— Tenez, voici son portrait. Il est un peu flatté. Sa figure n’est pas aussi claire, mais plus… chère, plus simple. Dans un instant, je vais vous montrer notre enfant qui dort à côté. C’est un garçon. Il s’appelle Angelo, comme son père, qui est en voyage à présent, très loin.

— Et vous êtes toute seule ? demanda le docteur distraitement, toujours encore penché sur le portrait.

— Oui, moi et l’enfant. N’est-ce pas assez ? Je vais vous raconter pourquoi. Angelo est peintre. Son nom n’est pas très connu. Vous ne l’avez sans doute pas entendu. Jusqu’à ces derniers temps il a lutté, avec le monde, avec ses projets, avec lui-même, avec moi. Oui, avec moi aussi. Car depuis un an, je le suppliais : pars en voyage. Je sentais combien cela lui était nécessaire. Un jour il dit en plaisantant : « Moi, ou un enfant ». « Un enfant », dis-je, et il est parti.

— Et quand reviendra-t-il ?

— Quand l’enfant saura prononcer son nom, c’est ce que nous avons convenu.

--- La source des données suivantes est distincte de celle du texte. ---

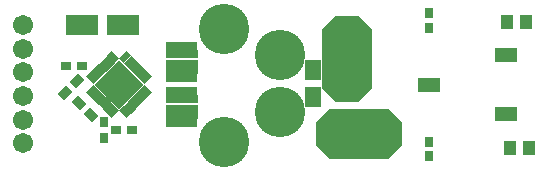
<source format=gbs>
G04*
G04 #@! TF.GenerationSoftware,Altium Limited,Altium Designer,20.1.11 (218)*
G04*
G04 Layer_Color=16711935*
%FSLAX25Y25*%
%MOIN*%
G70*
G04*
G04 #@! TF.SameCoordinates,9EE67B27-E454-41D5-82AA-807338E90DDB*
G04*
G04*
G04 #@! TF.FilePolarity,Negative*
G04*
G01*
G75*
G04:AMPARAMS|DCode=35|XSize=19.81mil|YSize=35.56mil|CornerRadius=0mil|HoleSize=0mil|Usage=FLASHONLY|Rotation=315.000|XOffset=0mil|YOffset=0mil|HoleType=Round|Shape=Rectangle|*
%AMROTATEDRECTD35*
4,1,4,-0.01958,-0.00557,0.00557,0.01958,0.01958,0.00557,-0.00557,-0.01958,-0.01958,-0.00557,0.0*
%
%ADD35ROTATEDRECTD35*%

G04:AMPARAMS|DCode=36|XSize=19.81mil|YSize=35.56mil|CornerRadius=0mil|HoleSize=0mil|Usage=FLASHONLY|Rotation=225.000|XOffset=0mil|YOffset=0mil|HoleType=Round|Shape=Rectangle|*
%AMROTATEDRECTD36*
4,1,4,-0.00557,0.01958,0.01958,-0.00557,0.00557,-0.01958,-0.01958,0.00557,-0.00557,0.01958,0.0*
%
%ADD36ROTATEDRECTD36*%

%ADD42R,0.04461X0.04658*%
%ADD43R,0.03800X0.03100*%
%ADD44R,0.05800X0.06800*%
%ADD45R,0.10839X0.07099*%
%ADD47R,0.03100X0.03800*%
G04:AMPARAMS|DCode=48|XSize=38mil|YSize=31mil|CornerRadius=0mil|HoleSize=0mil|Usage=FLASHONLY|Rotation=315.000|XOffset=0mil|YOffset=0mil|HoleType=Round|Shape=Rectangle|*
%AMROTATEDRECTD48*
4,1,4,-0.02439,0.00248,-0.00248,0.02439,0.02439,-0.00248,0.00248,-0.02439,-0.02439,0.00248,0.0*
%
%ADD48ROTATEDRECTD48*%

G04:AMPARAMS|DCode=52|XSize=283.59mil|YSize=165.48mil|CornerRadius=0mil|HoleSize=0mil|Usage=FLASHONLY|Rotation=90.000|XOffset=0mil|YOffset=0mil|HoleType=Round|Shape=Octagon|*
%AMOCTAGOND52*
4,1,8,0.04137,0.14179,-0.04137,0.14179,-0.08274,0.10043,-0.08274,-0.10043,-0.04137,-0.14179,0.04137,-0.14179,0.08274,-0.10043,0.08274,0.10043,0.04137,0.14179,0.0*
%
%ADD52OCTAGOND52*%

G04:AMPARAMS|DCode=53|XSize=283.59mil|YSize=165.48mil|CornerRadius=0mil|HoleSize=0mil|Usage=FLASHONLY|Rotation=0.000|XOffset=0mil|YOffset=0mil|HoleType=Round|Shape=Octagon|*
%AMOCTAGOND53*
4,1,8,0.14179,-0.04137,0.14179,0.04137,0.10043,0.08274,-0.10043,0.08274,-0.14179,0.04137,-0.14179,-0.04137,-0.10043,-0.08274,0.10043,-0.08274,0.14179,-0.04137,0.0*
%
%ADD53OCTAGOND53*%

%ADD54C,0.06706*%
%ADD55C,0.16800*%
%ADD78R,0.07493X0.04737*%
G04:AMPARAMS|DCode=79|XSize=38mil|YSize=31mil|CornerRadius=0mil|HoleSize=0mil|Usage=FLASHONLY|Rotation=45.000|XOffset=0mil|YOffset=0mil|HoleType=Round|Shape=Rectangle|*
%AMROTATEDRECTD79*
4,1,4,-0.00248,-0.02439,-0.02439,-0.00248,0.00248,0.02439,0.02439,0.00248,-0.00248,-0.02439,0.0*
%
%ADD79ROTATEDRECTD79*%

%ADD80R,0.02800X0.03300*%
%ADD81R,0.02572X0.02572*%
%ADD82R,0.10839X0.02989*%
%ADD83R,0.10839X0.04910*%
%ADD84P,0.16165X4X90.0*%
D35*
X-175732Y-117129D02*
D03*
X-174340Y-118520D02*
D03*
X-177124Y-115736D02*
D03*
X-172948Y-119913D02*
D03*
X-178515Y-114345D02*
D03*
X-179908Y-112953D02*
D03*
X-191043Y-124088D02*
D03*
X-184083Y-131048D02*
D03*
X-188259Y-126872D02*
D03*
X-189651Y-125480D02*
D03*
X-185475Y-129656D02*
D03*
X-186867Y-128264D02*
D03*
D36*
X-172948Y-124088D02*
D03*
X-174340Y-125480D02*
D03*
X-175732Y-126872D02*
D03*
X-177124Y-128264D02*
D03*
X-178516Y-129656D02*
D03*
X-179908Y-131047D02*
D03*
X-184083Y-112953D02*
D03*
X-185475Y-114345D02*
D03*
X-186868Y-115736D02*
D03*
X-188259Y-117129D02*
D03*
X-189651Y-118521D02*
D03*
X-191042Y-119913D02*
D03*
D42*
X-45500Y-143000D02*
D03*
X-51563D02*
D03*
X-46500Y-101000D02*
D03*
X-52563D02*
D03*
D43*
X-177700Y-137122D02*
D03*
X-183000D02*
D03*
X-194500Y-115736D02*
D03*
X-199800D02*
D03*
D44*
X-117500Y-117000D02*
D03*
Y-126000D02*
D03*
D45*
X-180720Y-102119D02*
D03*
X-194500D02*
D03*
D47*
X-186876Y-134615D02*
D03*
Y-139915D02*
D03*
D48*
X-191500Y-132000D02*
D03*
X-195248Y-128252D02*
D03*
D52*
X-105937Y-113508D02*
D03*
D53*
X-102000Y-138343D02*
D03*
D54*
X-214000Y-102172D02*
D03*
Y-110046D02*
D03*
Y-133668D02*
D03*
Y-117920D02*
D03*
Y-141542D02*
D03*
Y-125794D02*
D03*
D55*
X-147000Y-141043D02*
D03*
X-128500Y-131086D02*
D03*
Y-112156D02*
D03*
X-147000Y-103421D02*
D03*
D78*
X-53207Y-112157D02*
D03*
X-53206Y-131842D02*
D03*
X-78795Y-121994D02*
D03*
D79*
X-196200Y-120899D02*
D03*
X-199948Y-124647D02*
D03*
D80*
X-78794Y-98180D02*
D03*
Y-103000D02*
D03*
Y-141000D02*
D03*
Y-145820D02*
D03*
D81*
X-157323Y-124088D02*
D03*
X-162441Y-124088D02*
D03*
X-159882Y-124088D02*
D03*
X-157323Y-134915D02*
D03*
X-162441Y-134915D02*
D03*
X-159882D02*
D03*
X-165000Y-124088D02*
D03*
X-165000Y-134915D02*
D03*
X-157323Y-109085D02*
D03*
X-162441Y-109085D02*
D03*
X-159882Y-109085D02*
D03*
X-157323Y-119912D02*
D03*
X-162441Y-119912D02*
D03*
X-159882D02*
D03*
X-165000Y-109085D02*
D03*
X-165000Y-119912D02*
D03*
D82*
X-161162Y-126856D02*
D03*
X-161162Y-111854D02*
D03*
D83*
Y-131207D02*
D03*
Y-116204D02*
D03*
D84*
X-182000Y-122000D02*
D03*
M02*

</source>
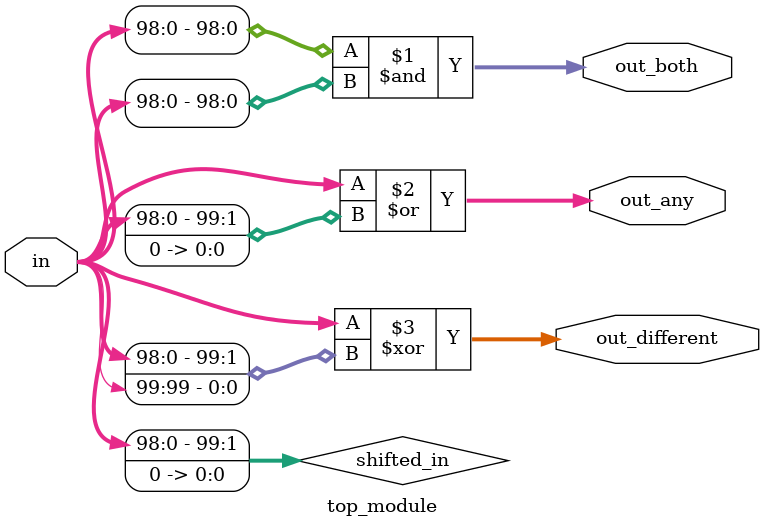
<source format=sv>
module top_module (
    input [99:0] in,
    output [98:0] out_both,
    output [99:0] out_any,
    output [99:0] out_different
);

    wire [99:0] shifted_in;
    assign shifted_in = {in[98:0], 1'b0}; // Shift input by one bit

    // Generate out_both: 99-bit AND operation
    assign out_both = in[98:0] & shifted_in[99:1];

    // Generate out_any: 100-bit OR operation
    assign out_any = in | shifted_in;

    // Generate out_different: 100-bit XOR operation
    assign out_different = in ^ {shifted_in[99:1], in[99]};

endmodule

</source>
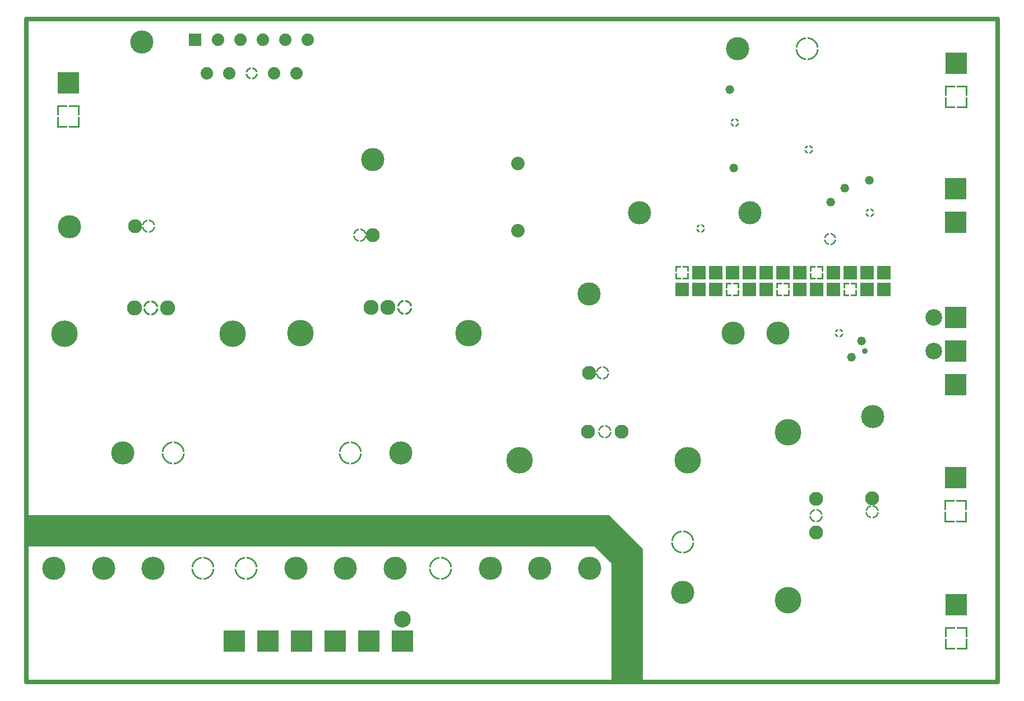
<source format=gbr>
%FSLAX23Y23*%
%MOIN*%
G04 EasyPC Gerber Version 17.0 Build 3379 *
%ADD73R,0.07400X0.07400*%
%ADD29R,0.08000X0.08000*%
%ADD20R,0.13024X0.13024*%
%ADD17C,0.02500*%
%ADD19C,0.03600*%
%ADD79C,0.05200*%
%ADD74C,0.07400*%
%AMT72*0 Thermal pad*4,1,6,0.03000,0.00500,0.03000,0.03000,0.00500,0.03000,0.00500,0.04000,0.04000,0.04000,0.04000,0.00500,0.03000,0.00500,0*4,1,6,-0.00500,0.03000,-0.03000,0.03000,-0.03000,0.00500,-0.04000,0.00500,-0.04000,0.04000,-0.00500,0.04000,-0.00500,0.03000,0*4,1,6,-0.03000,-0.00500,-0.03000,-0.03000,-0.00500,-0.03000,-0.00500,-0.04000,-0.04000,-0.04000,-0.04000,-0.00500,-0.03000,-0.00500,0*4,1,6,0.00500,-0.03000,0.03000,-0.03000,0.03000,-0.00500,0.04000,-0.00500,0.04000,-0.04000,0.00500,-0.04000,0.00500,-0.03000,0*%
%ADD72T72*%
%AMT28*0 Thermal pad*4,1,6,0.05512,0.00500,0.05512,0.05512,0.00500,0.05512,0.00500,0.06512,0.06512,0.06512,0.06512,0.00500,0.05512,0.00500,0*4,1,6,-0.00500,0.05512,-0.05512,0.05512,-0.05512,0.00500,-0.06512,0.00500,-0.06512,0.06512,-0.00500,0.06512,-0.00500,0.05512,0*4,1,6,-0.05512,-0.00500,-0.05512,-0.05512,-0.00500,-0.05512,-0.00500,-0.06512,-0.06512,-0.06512,-0.06512,-0.00500,-0.05512,-0.00500,0*4,1,6,0.00500,-0.05512,0.05512,-0.05512,0.05512,-0.00500,0.06512,-0.00500,0.06512,-0.06512,0.00500,-0.06512,0.00500,-0.05512,0*%
%ADD28T28*%
%AMT18*0 Thermal pad*7,0,0,0.05200,0.03200,0.01000,0*%
%ADD18T18*%
%ADD76C,0.08000*%
%ADD26C,0.08299*%
%ADD24C,0.08300*%
%ADD22C,0.09000*%
%ADD21C,0.09874*%
%ADD70C,0.13811*%
%AMT75*0 Thermal pad*7,0,0,0.07400,0.05400,0.01000,0*%
%ADD75T75*%
%AMT78*0 Thermal pad*7,0,0,0.07600,0.05600,0.01000,0*%
%ADD78T78*%
%AMT27*0 Thermal pad*7,0,0,0.08299,0.06299,0.01000,0*%
%ADD27T27*%
%AMT25*0 Thermal pad*7,0,0,0.08300,0.06300,0.01000,0*%
%ADD25T25*%
%AMT23*0 Thermal pad*7,0,0,0.09000,0.07000,0.01000,0*%
%ADD23T23*%
%AMT71*0 Thermal pad*7,0,0,0.13811,0.11811,0.01000,0*%
%ADD71T71*%
%ADD77C,0.15780*%
X0Y0D02*
D02*
D17*
X74Y35D02*
X5850D01*
Y3984*
X74*
Y35*
X3725D02*
X3565D01*
Y747*
X3457Y855*
X74*
Y1015*
X3533*
X3725Y823*
Y35*
G36*
X3565*
Y747*
X3457Y855*
X74*
Y1015*
X3533*
X3725Y823*
Y35*
G37*
D02*
D18*
X4083Y2737D03*
X4287Y3366D03*
X4728Y3208D03*
X4905Y2112D03*
X5090Y2830D03*
D02*
D19*
X5059Y2007D03*
D02*
D70*
X238Y714D03*
X330Y2748D03*
X533Y714D03*
X645Y1401D03*
X759Y3846D03*
X828Y714D03*
X1675D03*
X1970D03*
X2133Y3145D03*
X2265Y714D03*
X2300Y1401D03*
X2832Y714D03*
X3127D03*
X3421Y2346D03*
X3423Y714D03*
X3720Y2830D03*
X3976Y570D03*
X4275Y2114D03*
X4303Y3805D03*
X4377Y2829D03*
X4543Y2114D03*
X5106Y1617D03*
D02*
D71*
X945Y1401D03*
X1124Y714D03*
X1379D03*
X2000Y1401D03*
X2537Y714D03*
X3976Y870D03*
X4716Y3805D03*
D02*
D20*
X322Y3602D03*
X1311Y279D03*
X1511D03*
X1711D03*
X1911D03*
X2111D03*
X2311D03*
X5601Y1252D03*
Y1808D03*
Y2008D03*
Y2208D03*
Y2772D03*
Y2972D03*
X5602Y496D03*
Y3720D03*
D02*
D21*
X2311Y411D03*
X5469Y2008D03*
X5469Y2208D03*
D02*
D22*
X715Y2263D03*
X914D03*
X2124Y2267D03*
X2224D03*
D02*
D23*
X814Y2263D03*
X2324Y2267D03*
D02*
D24*
X3414Y1527D03*
X3614D03*
X4771Y925D03*
Y1125D03*
D02*
D25*
X3514Y1527D03*
X4771Y1025D03*
D02*
D26*
X720Y2750D03*
X2133Y2696D03*
X3421Y1878D03*
X5104Y1129D03*
D02*
D27*
X799Y2750D03*
X2055Y2696D03*
X3500Y1878D03*
X5104Y1051D03*
D02*
D28*
X322Y3402D03*
X5601Y1052D03*
X5602Y296D03*
Y3520D03*
D02*
D29*
X3973Y2372D03*
X4073D03*
Y2472D03*
X4173Y2372D03*
Y2472D03*
X4273D03*
X4373Y2372D03*
Y2472D03*
X4473Y2372D03*
Y2472D03*
X4573D03*
X4673Y2372D03*
Y2472D03*
X4773Y2372D03*
X4873D03*
Y2472D03*
X4973D03*
X5073Y2372D03*
Y2472D03*
X5173Y2372D03*
Y2472D03*
D02*
D72*
X3973D03*
X4273Y2372D03*
X4573D03*
X4773Y2472D03*
X4973Y2372D03*
D02*
D73*
X1078Y3859D03*
D02*
D74*
X1145Y3659D03*
X1212Y3859D03*
X1279Y3659D03*
X1346Y3859D03*
X1480D03*
X1547Y3659D03*
X1614Y3859D03*
X1681Y3659D03*
X1748Y3859D03*
D02*
D75*
X1413Y3659D03*
D02*
D76*
X2997Y2723D03*
Y3123D03*
D02*
D77*
X299Y2110D03*
X1299D03*
X1704Y2114D03*
X2704D03*
X3007Y1358D03*
X4007D03*
X4602Y523D03*
Y1523D03*
D02*
D78*
X4854Y2673D03*
D02*
D79*
X4255Y3563D03*
X4279Y3098D03*
X4858Y2893D03*
X4940Y2976D03*
X4980Y1970D03*
X5039Y2067D03*
X5088Y3023D03*
X0Y0D02*
M02*

</source>
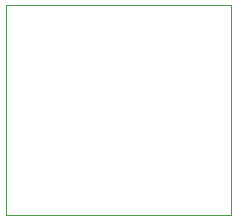
<source format=gbr>
%TF.GenerationSoftware,KiCad,Pcbnew,(5.1.6-0-10_14)*%
%TF.CreationDate,2020-10-21T16:06:14-07:00*%
%TF.ProjectId,photodiode_pcb,70686f74-6f64-4696-9f64-655f7063622e,rev?*%
%TF.SameCoordinates,Original*%
%TF.FileFunction,Profile,NP*%
%FSLAX46Y46*%
G04 Gerber Fmt 4.6, Leading zero omitted, Abs format (unit mm)*
G04 Created by KiCad (PCBNEW (5.1.6-0-10_14)) date 2020-10-21 16:06:14*
%MOMM*%
%LPD*%
G01*
G04 APERTURE LIST*
%TA.AperFunction,Profile*%
%ADD10C,0.050000*%
%TD*%
G04 APERTURE END LIST*
D10*
X135890000Y-103378000D02*
X135890000Y-85598000D01*
X154940000Y-103378000D02*
X135890000Y-103378000D01*
X154940000Y-85598000D02*
X154940000Y-103378000D01*
X135890000Y-85598000D02*
X154940000Y-85598000D01*
M02*

</source>
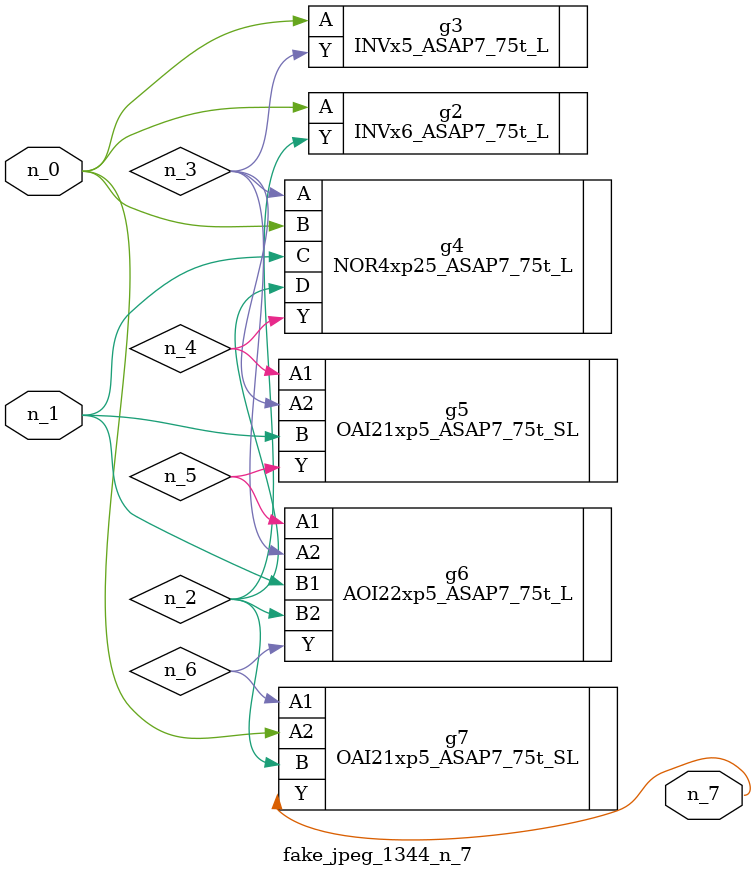
<source format=v>
module fake_jpeg_1344_n_7 (n_0, n_1, n_7);

input n_0;
input n_1;

output n_7;

wire n_2;
wire n_3;
wire n_4;
wire n_6;
wire n_5;

INVx6_ASAP7_75t_L g2 ( 
.A(n_0),
.Y(n_2)
);

INVx5_ASAP7_75t_L g3 ( 
.A(n_0),
.Y(n_3)
);

NOR4xp25_ASAP7_75t_L g4 ( 
.A(n_3),
.B(n_0),
.C(n_1),
.D(n_2),
.Y(n_4)
);

OAI21xp5_ASAP7_75t_SL g5 ( 
.A1(n_4),
.A2(n_3),
.B(n_1),
.Y(n_5)
);

AOI22xp5_ASAP7_75t_L g6 ( 
.A1(n_5),
.A2(n_3),
.B1(n_1),
.B2(n_2),
.Y(n_6)
);

OAI21xp5_ASAP7_75t_SL g7 ( 
.A1(n_6),
.A2(n_0),
.B(n_2),
.Y(n_7)
);


endmodule
</source>
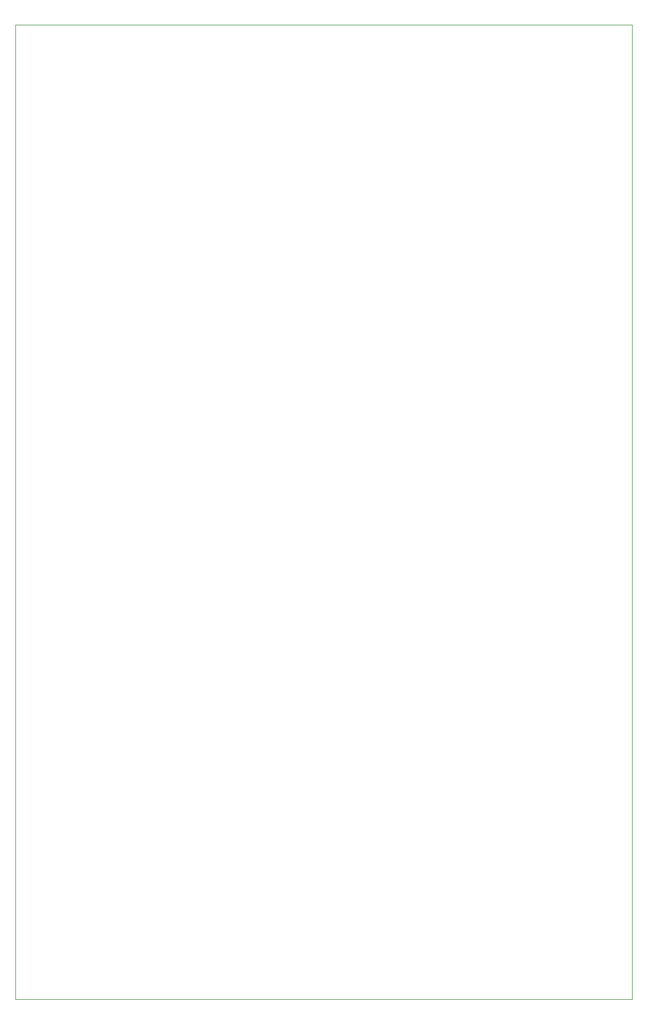
<source format=gbr>
%TF.GenerationSoftware,KiCad,Pcbnew,9.0.5*%
%TF.CreationDate,2025-12-25T13:02:37+01:00*%
%TF.ProjectId,leak_current_detector,6c65616b-5f63-4757-9272-656e745f6465,0.1*%
%TF.SameCoordinates,Original*%
%TF.FileFunction,Profile,NP*%
%FSLAX46Y46*%
G04 Gerber Fmt 4.6, Leading zero omitted, Abs format (unit mm)*
G04 Created by KiCad (PCBNEW 9.0.5) date 2025-12-25 13:02:37*
%MOMM*%
%LPD*%
G01*
G04 APERTURE LIST*
%TA.AperFunction,Profile*%
%ADD10C,0.050000*%
%TD*%
G04 APERTURE END LIST*
D10*
X25000000Y-25000000D02*
X120000000Y-25000000D01*
X120000000Y-175000000D01*
X25000000Y-175000000D01*
X25000000Y-25000000D01*
M02*

</source>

Le docteur voulut faire une remarque. Mais Clara rit :

— Et comme c’est un nom difficile, nous devrons attendre quelque temps encore. Angelino n’aura deux ans que cet été.

— Étrange, dit le docteur.

— Quoi, Georg ?

— Que vous compreniez si bien la vie. Comme vous êtes grande, comme vous êtes jeune ! Qu’avez-vous donc fait de votre enfance ? Nous étions cependant tous deux, des enfants si dénués de tout. On ne peut pourtant pas changer, ou faire en sorte que cela n’ait pas été.